About this exercise: Reproduce all entries verbatim, with nothing added or dropped.

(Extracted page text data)
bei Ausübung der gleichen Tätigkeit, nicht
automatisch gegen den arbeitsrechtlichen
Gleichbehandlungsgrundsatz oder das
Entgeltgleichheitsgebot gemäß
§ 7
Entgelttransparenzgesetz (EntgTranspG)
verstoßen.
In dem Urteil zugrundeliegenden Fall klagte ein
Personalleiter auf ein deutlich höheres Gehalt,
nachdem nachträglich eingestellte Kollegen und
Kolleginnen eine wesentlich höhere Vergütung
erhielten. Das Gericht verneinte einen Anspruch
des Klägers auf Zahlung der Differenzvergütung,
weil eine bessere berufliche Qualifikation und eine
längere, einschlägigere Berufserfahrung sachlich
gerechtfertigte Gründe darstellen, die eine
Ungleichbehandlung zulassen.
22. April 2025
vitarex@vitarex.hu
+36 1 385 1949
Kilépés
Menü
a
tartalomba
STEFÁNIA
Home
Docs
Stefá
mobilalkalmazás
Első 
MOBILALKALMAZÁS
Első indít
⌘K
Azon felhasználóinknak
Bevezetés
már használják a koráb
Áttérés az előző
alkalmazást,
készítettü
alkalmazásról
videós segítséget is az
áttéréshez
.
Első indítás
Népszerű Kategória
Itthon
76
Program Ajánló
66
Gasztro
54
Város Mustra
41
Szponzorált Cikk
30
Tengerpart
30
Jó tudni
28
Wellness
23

Reply to the exercise:
bei Ausübung der gleichen Tätigkeit, nicht
automatisch gegen den arbeitsrechtlichen
Gleichbehandlungsgrundsatz oder das
Entgeltgleichheitsgebot gemäß
§ 7
Entgelttransparenzgesetz (EntgTranspG)
verstoßen.
In dem Urteil zugrundeliegenden Fall klagte ein
Personalleiter auf ein deutlich höheres Gehalt,
nachdem nachträglich eingestellte Kollegen und
Kolleginnen eine wesentlich höhere Vergütung
erhielten. Das Gericht verneinte einen Anspruch
des Klägers auf Zahlung der Differenzvergütung,
weil eine bessere berufliche Qualifikation und eine
längere, einschlägigere Berufserfahrung sachlich
gerechtfertigte Gründe darstellen, die eine
Ungleichbehandlung zulassen.
22. April 2025
vitarex@vitarex.hu
+36 1 385 1949
Kilépés
Menü
a
tartalomba
STEFÁNIA
Home
Docs
Stefá
mobilalkalmazás
Első 
MOBILALKALMAZÁS
Első indít
⌘K
Azon felhasználóinknak
Bevezetés
már használják a koráb
Áttérés az előző
alkalmazást,
készítettü
alkalmazásról
videós segítséget is az
áttéréshez
.
Első indítás
Népszerű Kategória
Itthon
76
Program Ajánló
66
Gasztro
54
Város Mustra
41
Szponzorált Cikk
30
Tengerpart
30
Jó tudni
28
Wellness
23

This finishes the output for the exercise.